You might think you know what to expect when you hear the word “dementia,” and then – when you’re confronted with it in real life – you realize how little you knew.
This disease turned my parents’ world upside down and, for awhile, mine too. While caring for them, I’ve learned that no two dementia diagnoses or prognoses are alike, and that there are many subtypes and a variety of symptoms. And finally, most importantly, I learned that dementia can sneak up on you if you don’t pay attention.
dementia can sneak up on you, if you don’t pay attention.
In 2015, dementia took centre stage in my family. It started in January, when my 85-year-old father was hospitalized after falling and suffering a brain injury. This seemingly had triggered or worsened already existing dementia.
Soon after, my parents’ neighbour contacted me, urging me to come home to New Brunswick to help (I live in Toronto). When I got there, I realized that not only could Mom no longer use the phone; she also could not figure out how to do other straightforward tasks, such as buying groceries or cooking.
Within a matter of days, I knew that my father would not be coming home and that my mother could never cope on her own. Dealing with practical matters – sorting through financial documents, getting powers of attorney in place, arranging a dementia assessment for my 80-year-old mother – was a priority. I tried not to cry in front of strangers, but sometimes the tears slipped through anyway.
The many faces of dementia
Dementia is not the easiest disease to diagnose, partly because some people, like my mother, can mask their condition: her grooming was impeccable, and she could carry on an intelligent, meaningful conversation. Yet, during my last few vacations at home I noticed Mom sometimes asked the same questions over and over, something I now know is a classic symptom of Alzheimer’s. (Once when cooking breakfast 18 months earlier she asked me four times how I wanted my eggs.)
Alzheimer’s is the most common form of dementia, accounting for an estimated 60 to 80 percent of cases, but there are many other subtypes of dementia and a variety of symptoms. Indeed, as the Alzheimer’s Society of Canada points out, dementia isn’t a specific disease; rather, it describes a group of symptoms affecting memory, thinking and social abilities severely enough to interfere with daily functioning. One of the main symptoms, forgetfulness, can resemble the short-term memory loss typical of aging.
dementia isn’t a specific disease; it’s a group of symptoms affecting memory, thinking and social abilities
My father’s dementia played out differently than Mom’s. It progressed far more rapidly, changing his personality and affecting his physical as well as cognitive abilities. He was diagnosed with mixed Alzheimer’s and vascular dementia, but I suspect he also had Lewy body dementia (LBD), which is associated with hallucinations and psychiatric disturbances.
While hospitalized, my father – a former university administrator – was often delusional, believing he ran the hospital and that the nurses and orderlies were his employees. Although he was sometimes agitated during this phase of his illness, he had moments when he was sweeter and less inhibited, and I enjoyed listening to him talk about his “workday.”

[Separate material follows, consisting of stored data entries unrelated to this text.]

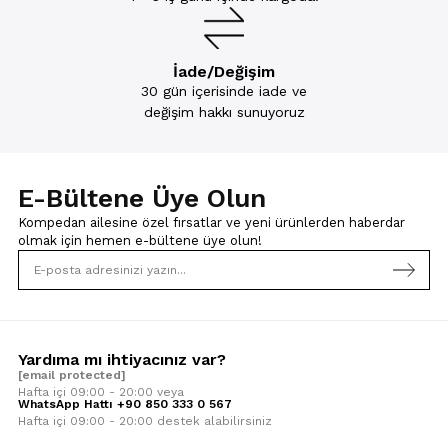
İade/Değişim
30 gün içerisinde iade ve
değişim hakkı sunuyoruz
E-Bültene Üye Olun
Kompedan ailesine özel fırsatlar ve yeni ürünlerden haberdar
olmak için
hemen e-bültene üye olun!
Yardıma mı ihtiyacınız var?
[email protected]
Hafta içi 09:00 - 20:00 veya
WhatsApp Hattı +90 850 333 0 567
Hafta içi 09:00 - 20:00 destek alabilirsiniz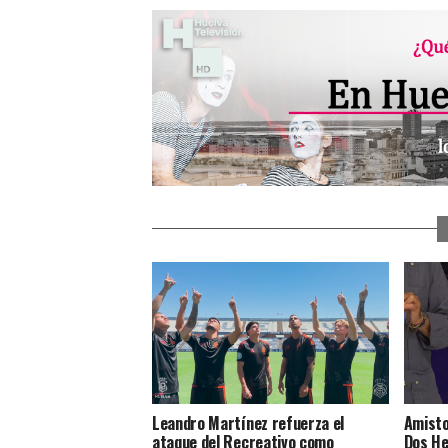
Leandro Martínez refuerza el
Amisto
ataque del Recreativo como
Dos He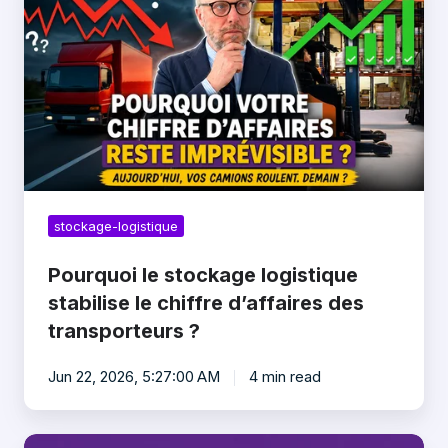
stockage
logistique
stabilise
le
chiffre
d’affaires
des
transporteurs
?
stockage-logistique
Pourquoi le stockage logistique
stabilise le chiffre d’affaires des
transporteurs ?
Jun 22, 2026, 5:27:00 AM
4 min read
Comment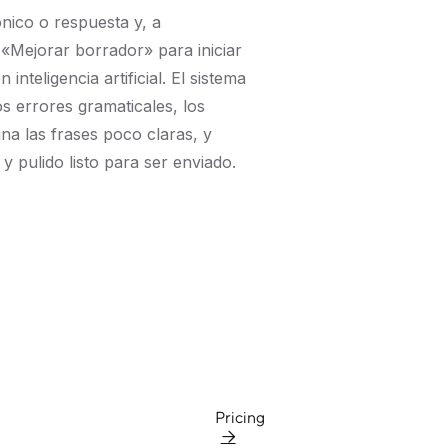
nico o respuesta y, a
 «Mejorar borrador» para iniciar
inteligencia artificial. El sistema
los errores gramaticales, los
ina las frases poco claras, y
y pulido listo para ser enviado.
Pricing
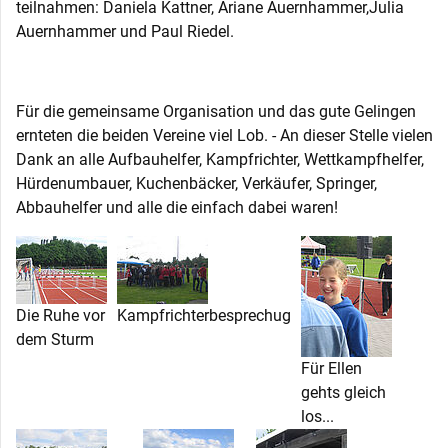
teilnahmen: Daniela Kattner, Ariane Auernhammer,Julia
Auernhammer und Paul Riedel.
Für die gemeinsame Organisation und das gute Gelingen
ernteten die beiden Vereine viel Lob. - An dieser Stelle vielen
Dank an alle Aufbauhelfer, Kampfrichter, Wettkampfhelfer,
Hürdenumbauer, Kuchenbäcker, Verkäufer, Springer,
Abbauhelfer und alle die einfach dabei waren!
Die Ruhe vor
Kampfrichterbesprechug
dem Sturm
Für Ellen
gehts gleich
los...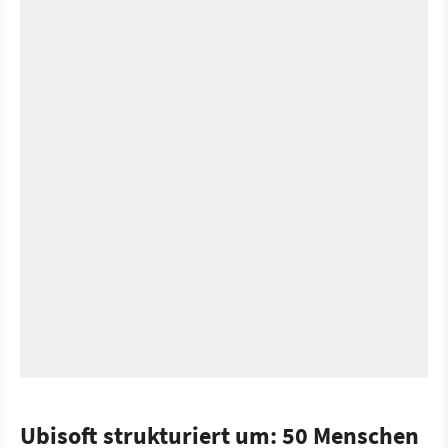
Ubisoft strukturiert um: 50 Menschen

My parents were in their 80s when they were diagnosed with dementia, but it is estimated that two to eight percent of people with dementia are under 65. Caring for them often falls to their children, who may be in their 30s or younger, like my 32-year-old friend Karen. At an age when most people are focusing on their kids and their career, Karen travels weekly from Toronto to Belleville, Ontario to spend time with her dad, who developed dementia in his early 60s. The recently released documentary Much Too Young follows four caregivers between 13 and 27 and shows the reality of caring for a parent with early-onset Alzheimer’s.
It takes a village
Dealing with dementia is not easy, especially if you are a long-distance caregiver. Although I lacked close relatives in New Brunswick, I was able to get help from my parents’ friends and neighbours. They took Mom to appointments and made her dinner and, after she had moved to assisted living, kept an eye on the house when it was on the market. I didn’t join an Alzheimer Society Caregiver Support Group, but I was part of an informal support group in which four of the other six members have dementia caregiving experience. When I felt overwhelmed, I often called on Rosemary, who provided practical advice as well as emotional support.
Rosemary and others also encouraged me to take care of myself. In between looking after my parents’ finances, arranging medical care or travelling to New Brunswick, I squeezed in meditation, exercise, eight hours of sleep (most nights) and – occasionally – some fun.
Hands down, 2015 was a demanding year, one in which I learned a lot about the fascinating, often devastating, disease of dementia. Chief of all I learned this: It is far better to deal with dementia head on than to deny its existence until a crisis erupts.